Until we establish a national training program, we can't expect that all welding instructors are teaching skills relevant to today's demanding designs. Many are still teaching how to weld a "good bead". A lot of welders don't know how to measure their welds so many rejectable welds result because we have not adequately conveyed what is required. It's like working with adults who haven't learned how to read. We all suffer from their personal handicap. We all should be promoting quality welding education as recommended by AWS and the trade unions. Our country's infrastructure depends upon this committment. That costs money, however, and remember the US is a service society or so we are told.
But I have seen many good welders lay down shoddy welds because they are being instructed to do so by their foremen and supervisors. I was told early on, if you want to keep your job, never argue with the boss. That still holds true. So if the boss tells me not to worry about the preheat and he is the one controlling the weed-burner and my paycheck what am I, as a welder, to do? And after looking at what happened with Arthur Anderson and Enron, it seems most Americans know where this is coming from. Responsibility must come from those of us at the top of the decision making chain.

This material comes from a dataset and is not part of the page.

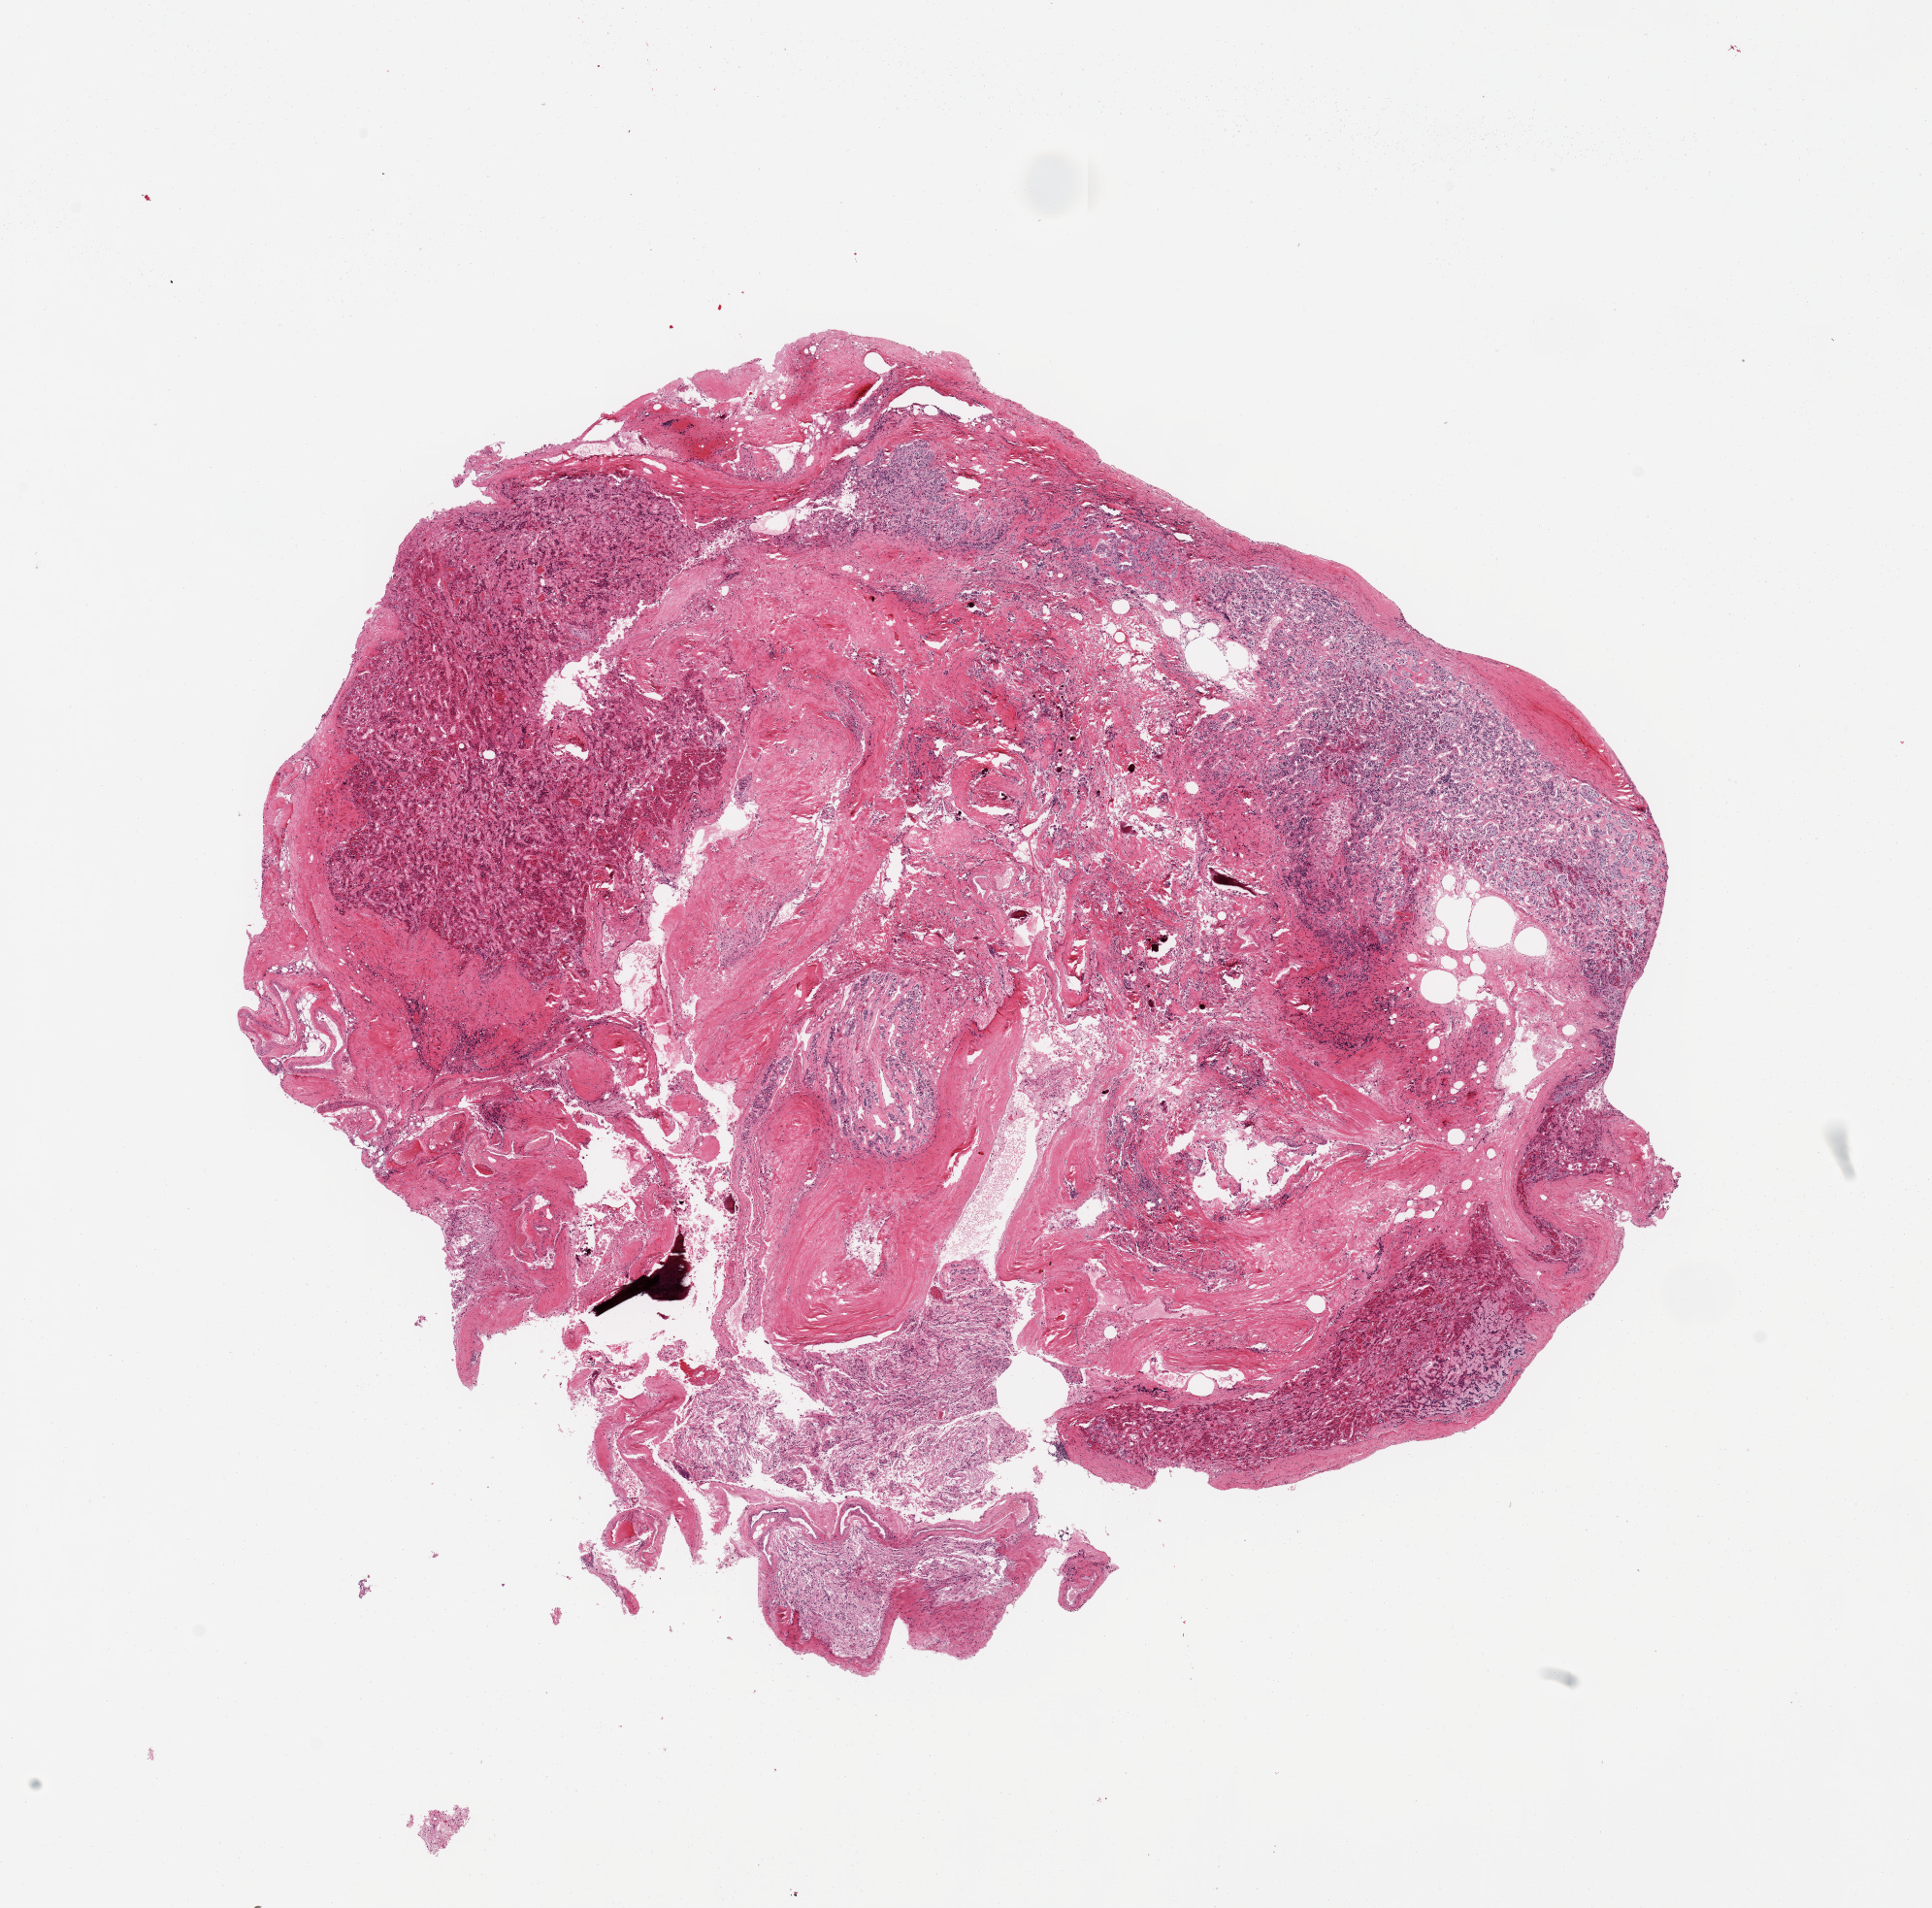
Whole-slide image, haematoxylin and eosin stain — whole scanned area (about 15.8 x 15.6 mm, slide scanned at 20x) shown as a low-resolution overview, PAXgene-fixed, paraffin-embedded tissue, section of pituitary (target tissue), donor tissue sample. Donor: male.
Pathologist's review note for this sample: 1 piece; outer rim of adeno- & neurohypophysis with large central stromal core.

Low bid doesn't mean low cost as evidenced by the high repairs you note. So engineers and their eyes on the project, the inspector, have to hold the erectors and shop fabricators hands to the fire. Sorry, but that is the way it is when we have welding illiterate management. Make welders do the work the way the specs require. That gets me back to my early statement to EIT2. Buy a copy of the Code and use it. Don't just quote it in your specs. And I would add enforce it.